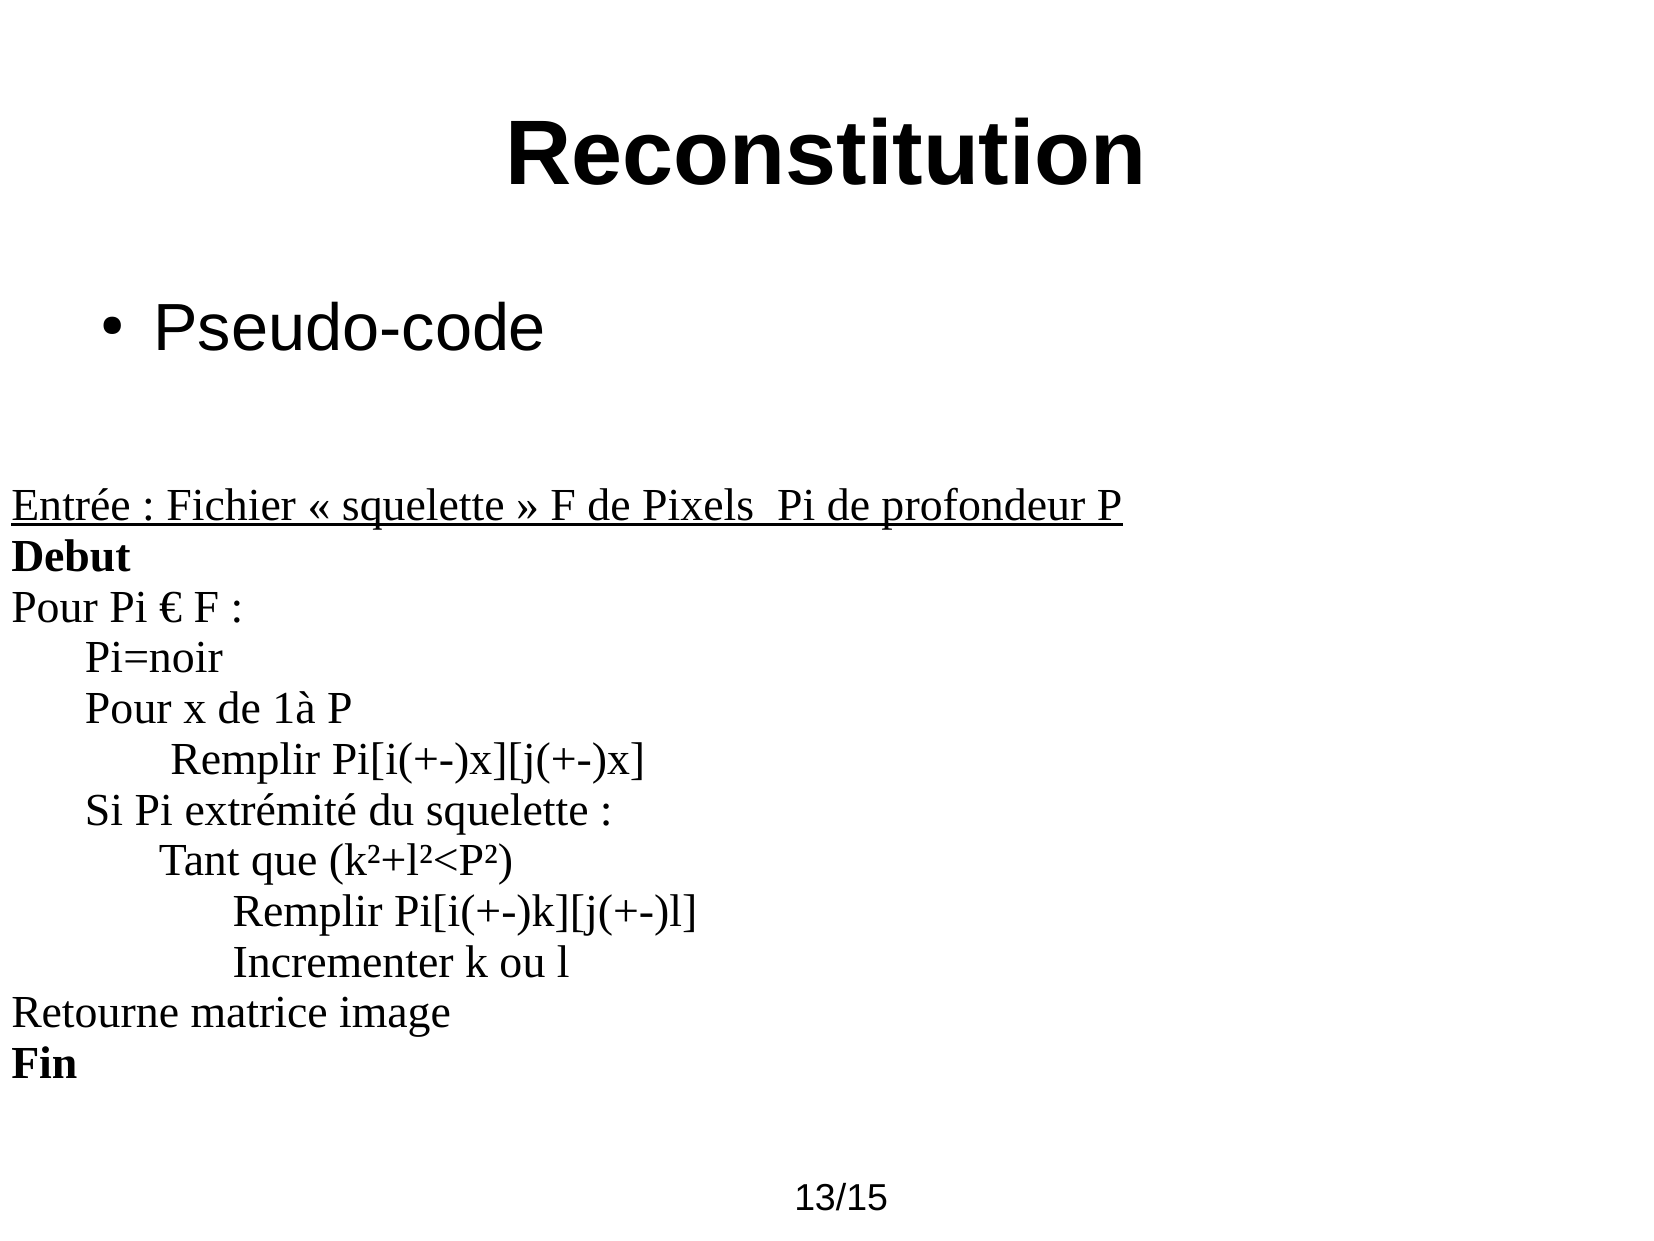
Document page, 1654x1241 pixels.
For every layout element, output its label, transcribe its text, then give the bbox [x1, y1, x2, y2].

list Pseudo-code [82, 290, 1571, 378]
text_box Entrée : Fichier « squelette » F de Pixels Pi de profondeur P Debut Pour Pi € F : Pi=noir Pour x de 1à P Remplir Pi[i(+-)x][j(+-)x] Si Pi extrémité du squelette : Tant que (k²+l²<P²) Remplir Pi[i(+-)k][j(+-)l] Incrementer k ou l Retourne matrice image Fin [0, 472, 1654, 1097]
text_box 13/15 [779, 1169, 903, 1227]
title Reconstitution [82, 49, 1571, 257]
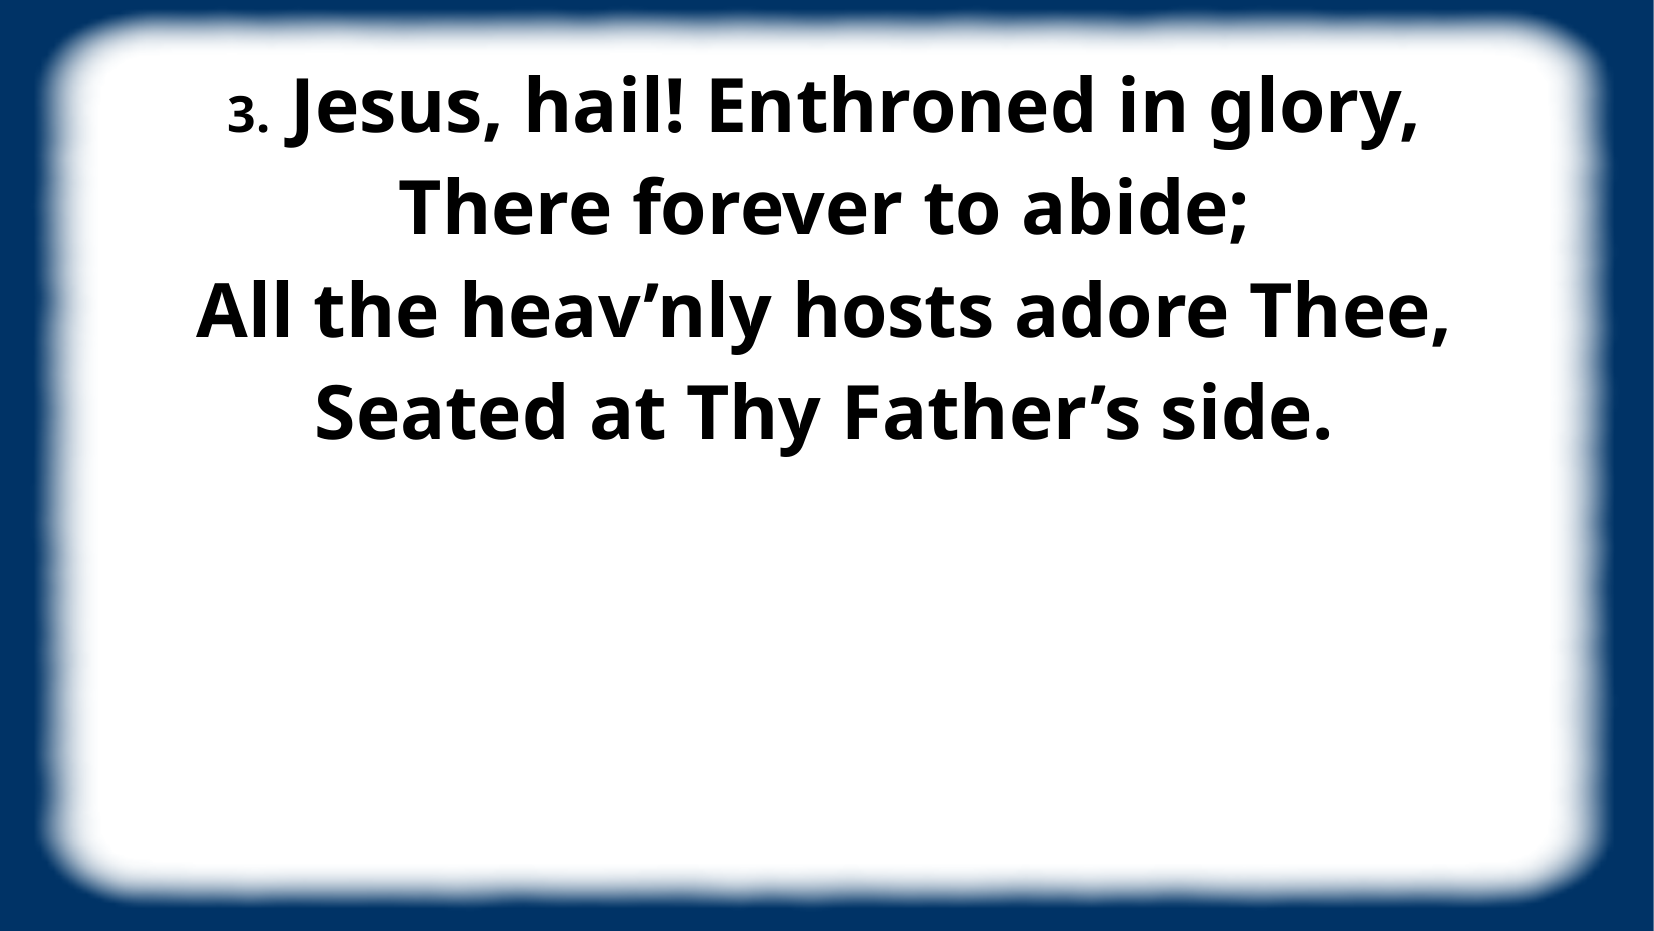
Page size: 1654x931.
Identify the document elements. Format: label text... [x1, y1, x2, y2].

picture [0, 0, 1654, 931]
text_box 3. Jesus, hail! Enthroned in glory, There forever to abide; All the heav’nly hosts adore Thee, Seated at Thy Father’s side. [75, 45, 1576, 458]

### Exercise
Recast every line of the items above as a Markdown table with the columns Row and Line, numbering the rows and leaving out blank lines. Omit the pictures from the table.

### Task solution
| Row | Line |
|---|---|
| 1 | Document page, 1654x1241 pixels. |
| 2 | For every layout element, output its label, transcribe its text, then give the bbox [x1, y1, x2, y2]. |
| 3 | list Pseudo-code [82, 290, 1571, 378] |
| 4 | text_box Entrée : Fichier « squelette » F de Pixels Pi de profondeur P Debut Pour Pi € F : Pi=noir Pour x de 1à P Remplir Pi[i(+-)x][j(+-)x] Si Pi extrémité du squelette : Tant que (k²+l²<P²) Remplir Pi[i(+-)k][j(+-)l] Incrementer k ou l Retourne matrice image Fin [0, 472, 1654, 1097] |
| 5 | text_box 13/15 [779, 1169, 903, 1227] |
| 6 | title Reconstitution [82, 49, 1571, 257] |
| 7 | Page size: 1654x931. |
| 8 | Identify the document elements. Format: label text... [x1, y1, x2, y2]. |
| 9 | picture [0, 0, 1654, 931] |
| 10 | text_box 3. Jesus, hail! Enthroned in glory, There forever to abide; All the heav’nly hosts adore Thee, Seated at Thy Father’s side. [75, 45, 1576, 458] |